# Tramping Values



## hockey2217 (Jan 21, 2015)

Hey everyone! I am working on a graduate thesis about traveling lifestyles as an alternate life choice to American capitalist ideologies and would greatly appreciate any responses to the questions below! 
If anyone is interested in participating in an interview about their experiences please let me know! 

What are some reasons why y'all chose to hit the road? 

Are there any cultural, political, or economic values you abandoned? What kinds?

Are there any new values you developed in your travels? What are they?


----------



## Kim Chee (Jan 21, 2015)

Oooooh! I'm interested!

I am all for participating in interview with you (pm me) and can answer your questions in this thread then.

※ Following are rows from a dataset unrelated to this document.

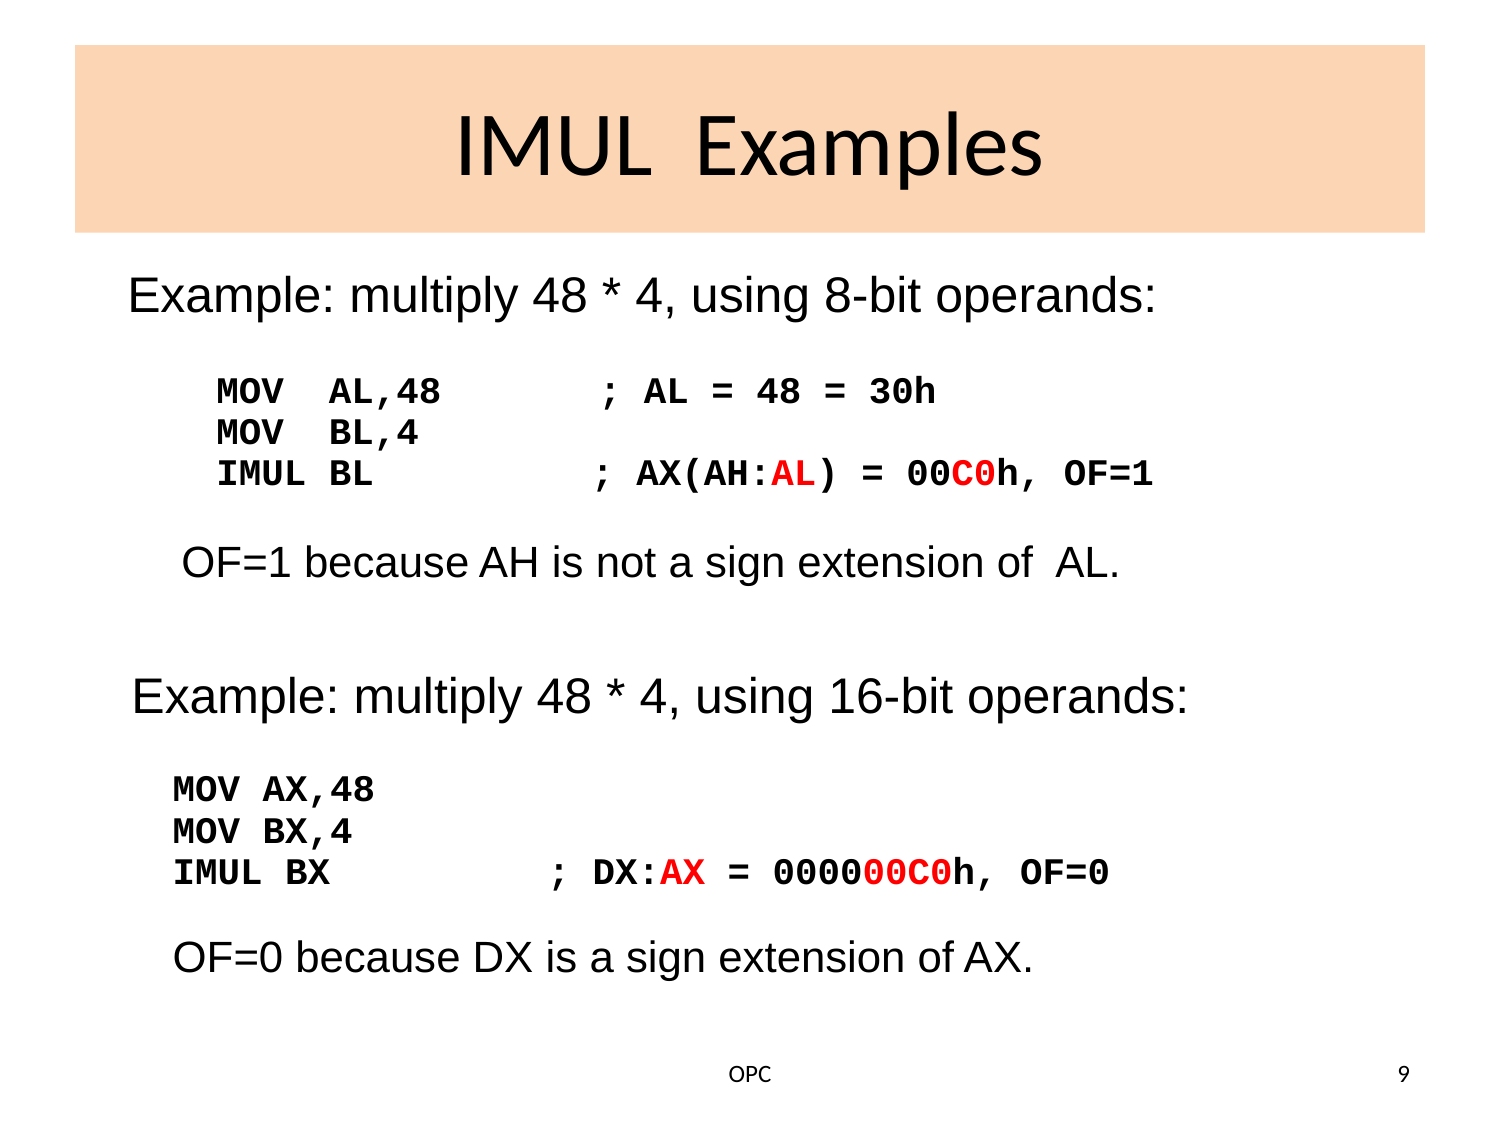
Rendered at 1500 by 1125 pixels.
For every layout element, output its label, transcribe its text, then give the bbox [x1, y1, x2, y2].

text_box OF=0 because DX is a sign extension of AX. [157, 906, 1258, 1004]
footer OPC [512, 1042, 988, 1103]
title IMUL Examples [75, 45, 1425, 233]
slide_number 9 [1074, 1042, 1425, 1103]
text_box MOV AL,48 ; AL = 48 = 30h MOV BL,4 IMUL BL ; AX(AH:AL) = 00C0h, OF=1 [194, 355, 1222, 510]
text_box OF=1 because AH is not a sign extension of AL. [166, 510, 1267, 609]
text_box Example: multiply 48 * 4, using 8-bit operands: [112, 255, 1388, 343]
text_box MOV AX,48 MOV BX,4 IMUL BX ; DX:AX = 000000C0h, OF=0 [149, 753, 1413, 929]
text_box Example: multiply 48 * 4, using 16-bit operands: [116, 656, 1317, 744]
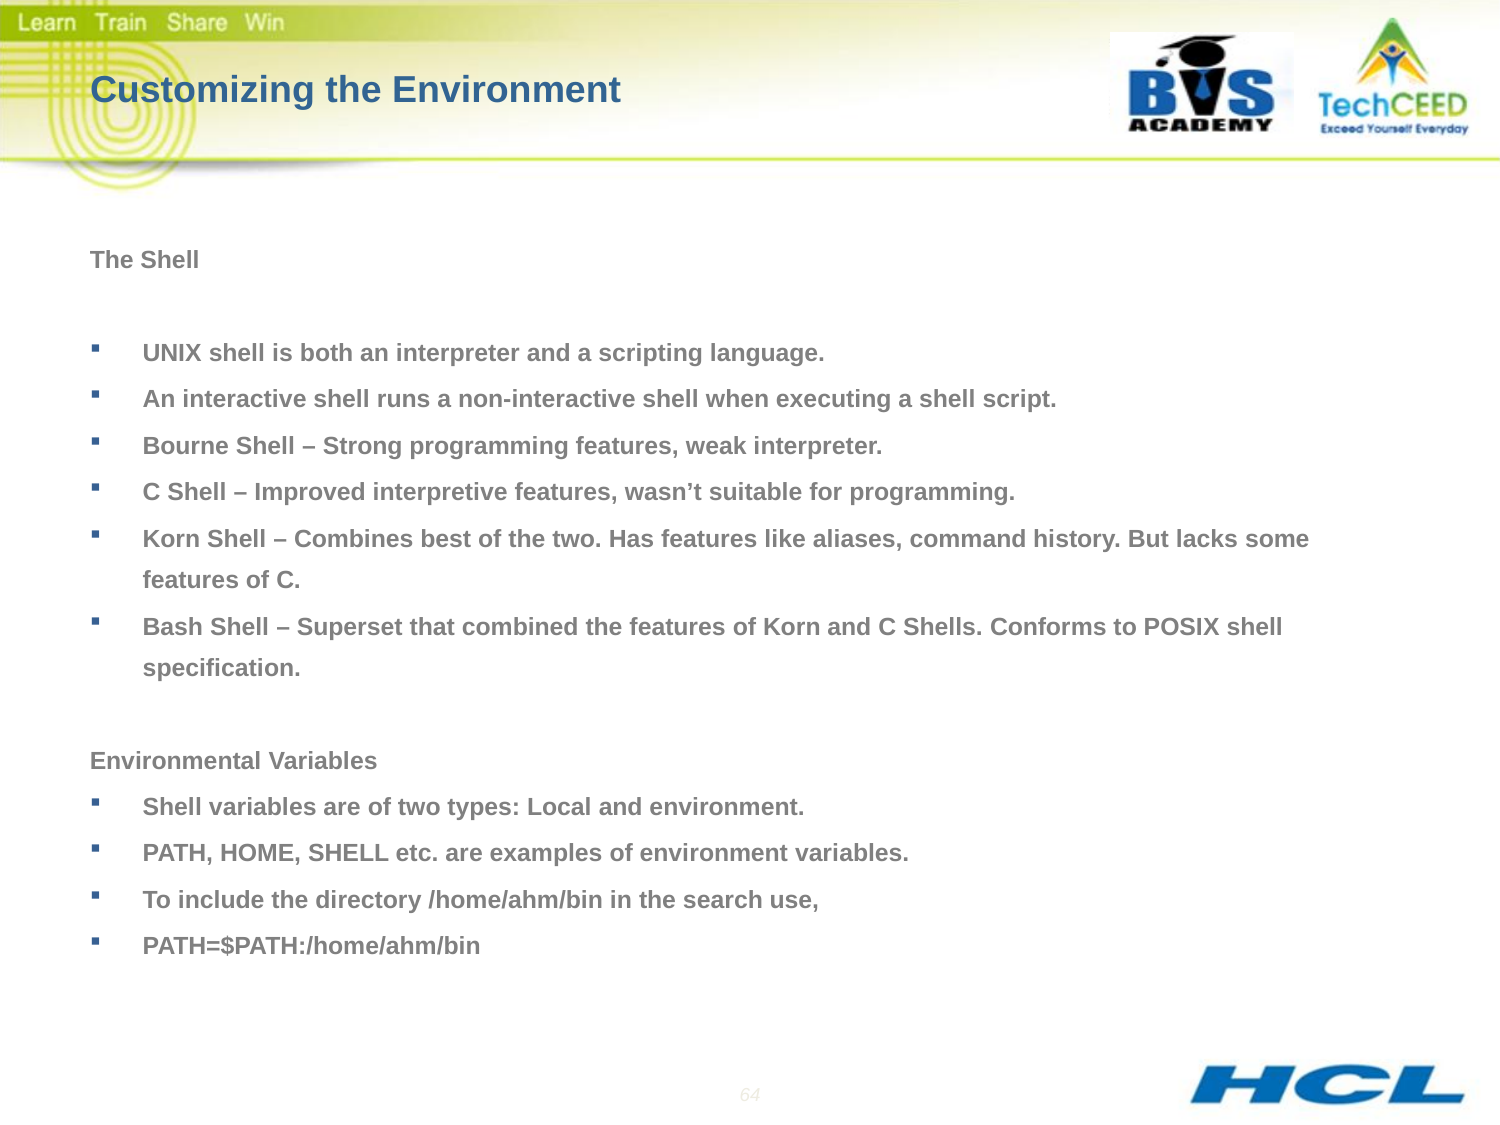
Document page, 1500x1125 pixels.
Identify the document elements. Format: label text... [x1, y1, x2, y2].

slide_number 64 [574, 1074, 926, 1115]
title Customizing the Environment [75, 24, 1150, 150]
list The Shell UNIX shell is both an interpreter and a scripting language. An interactive shell runs a non-interactive shell when executing a shell script. Bourne Shell – Strong programming features, weak interpreter. C Shell – Improved interpretive features, wasn’t suitable for programming. Korn Shell – Combines best of the two. Has features like aliases, command history. But lacks some features of C. Bash Shell – Superset that combined the features of Korn and C Shells. Conforms to POSIX shell specification. Environmental Variables Shell variables are of two types: Local and environment. PATH, HOME, SHELL etc. are examples of environment variables. To include the directory /home/ahm/bin in the search use, PATH=$PATH:/home/ahm/bin [75, 224, 1425, 968]
picture [0, 0, 1500, 1125]
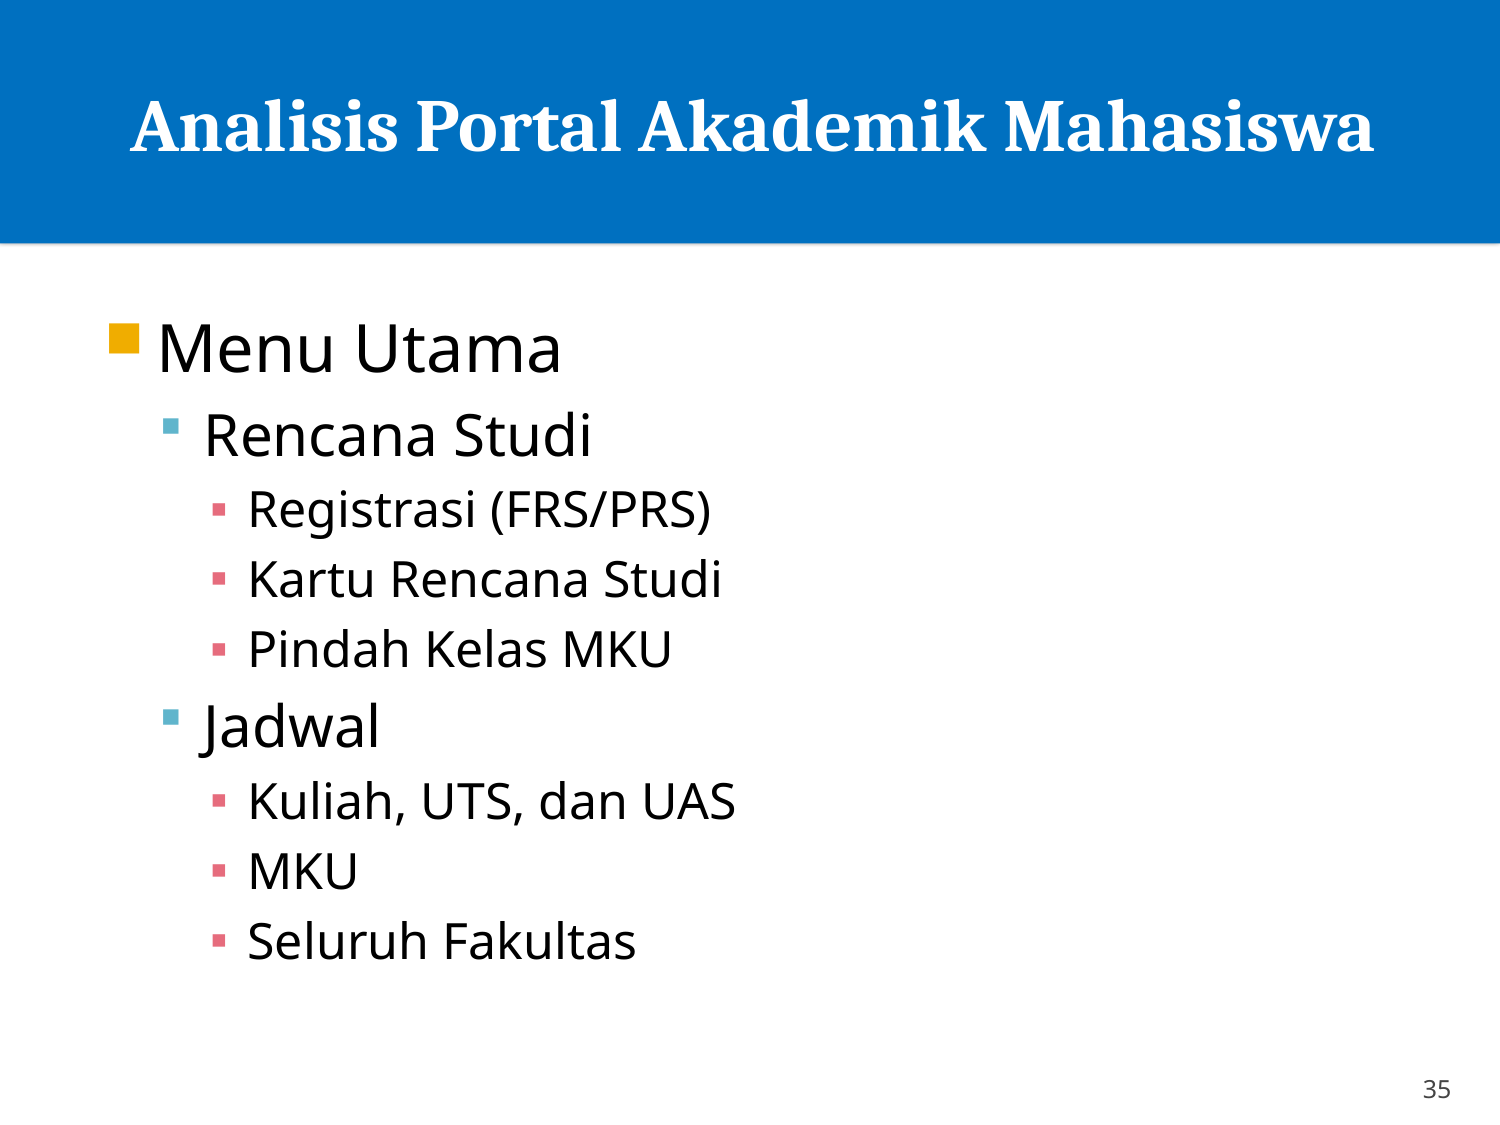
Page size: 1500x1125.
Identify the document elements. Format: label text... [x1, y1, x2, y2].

list Menu Utama Rencana Studi Registrasi (FRS/PRS) Kartu Rencana Studi Pindah Kelas MKU Jadwal Kuliah, UTS, dan UAS MKU Seluruh Fakultas [75, 291, 1425, 1050]
slide_number 35 [1345, 1062, 1467, 1108]
title Analisis Portal Akademik Mahasiswa [0, 0, 1500, 244]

btw: thank you for taking an interest in the community.


----------



## CelticWanderer (Jan 21, 2015)

this sounds like fun  PM if you need more people. I've only gone once and for a few months but i feel I can answer your questions.


----------



## Tude (Jan 21, 2015)

PM me - I have a few people I've pointed out to questions such as these.  And yes thank you for taking an interest in the community.


----------



## wanderwhy (Jan 21, 2015)

wow...that's weird. I'm also working on a graduate project on this EXACT TOPIC currently, though my final product will be a documentary film instead of a thesis. Good luck, I'm currently in the literature review portion and won't get to interviews, observation, filming and traveling myself until this summer.


----------



## kerouac (Jan 22, 2015)

cool, i'm into this, being interviewed is fun


----------



## Tude (Jan 22, 2015)

Yeah he's interviewed three already.


----------